Attimi decisivi che hanno permesso l’ intervento risolutivo di un adulto. Il dirigente scolastico, Antonella Viola, ha informato immediatamente l’ufficio tecnico comunale che ha fatto intervenire prontamente gli operai a sistemare la finestra. Sul posto si sono presentati anche i rappresentanti dell’amministrazione che hanno garantito, in tempi strettissimi, il monitoraggio di tutti gli infissi e interventi di manutenzione della scuola che risale al 1958 e comincia a di accusare le ingiurie del tempo.

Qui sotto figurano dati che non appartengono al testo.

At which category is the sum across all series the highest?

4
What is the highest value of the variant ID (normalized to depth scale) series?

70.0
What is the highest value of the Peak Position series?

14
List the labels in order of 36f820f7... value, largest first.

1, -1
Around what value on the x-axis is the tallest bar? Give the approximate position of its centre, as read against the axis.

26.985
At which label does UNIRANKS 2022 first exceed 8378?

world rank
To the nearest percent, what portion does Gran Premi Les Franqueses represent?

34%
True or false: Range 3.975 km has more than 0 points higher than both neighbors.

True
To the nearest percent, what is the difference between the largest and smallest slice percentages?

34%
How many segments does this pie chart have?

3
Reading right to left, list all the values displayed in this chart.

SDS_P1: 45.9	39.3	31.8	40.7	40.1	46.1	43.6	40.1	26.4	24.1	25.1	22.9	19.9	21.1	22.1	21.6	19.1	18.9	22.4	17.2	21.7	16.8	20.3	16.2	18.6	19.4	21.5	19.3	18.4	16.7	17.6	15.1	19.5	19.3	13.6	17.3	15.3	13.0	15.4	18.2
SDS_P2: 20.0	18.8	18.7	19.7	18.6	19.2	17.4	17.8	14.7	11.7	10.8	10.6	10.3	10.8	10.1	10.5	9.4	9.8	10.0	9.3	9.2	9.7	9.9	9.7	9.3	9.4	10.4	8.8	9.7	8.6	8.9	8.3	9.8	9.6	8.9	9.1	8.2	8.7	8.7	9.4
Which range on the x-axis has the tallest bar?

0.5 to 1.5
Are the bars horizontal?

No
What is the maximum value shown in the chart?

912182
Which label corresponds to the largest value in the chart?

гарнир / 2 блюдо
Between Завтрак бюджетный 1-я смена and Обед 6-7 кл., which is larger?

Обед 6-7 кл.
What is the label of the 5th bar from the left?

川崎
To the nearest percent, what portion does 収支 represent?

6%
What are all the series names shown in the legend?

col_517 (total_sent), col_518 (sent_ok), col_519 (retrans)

Un incidente che riaccende la discussione in città e sui social: meglio una scuola in centro che però necessita di un’importante ristrutturazione e di nuovi spazi, o una nuova più spaziosa e capace di offrire tutta una gamma di servizi che vanno da aule multimediali a palestre attrezzate? All’amministrazione Pittalis il compito di rispondere dopo che il trasloco della scuola ha acceso la campagna elettorale. (S.i.)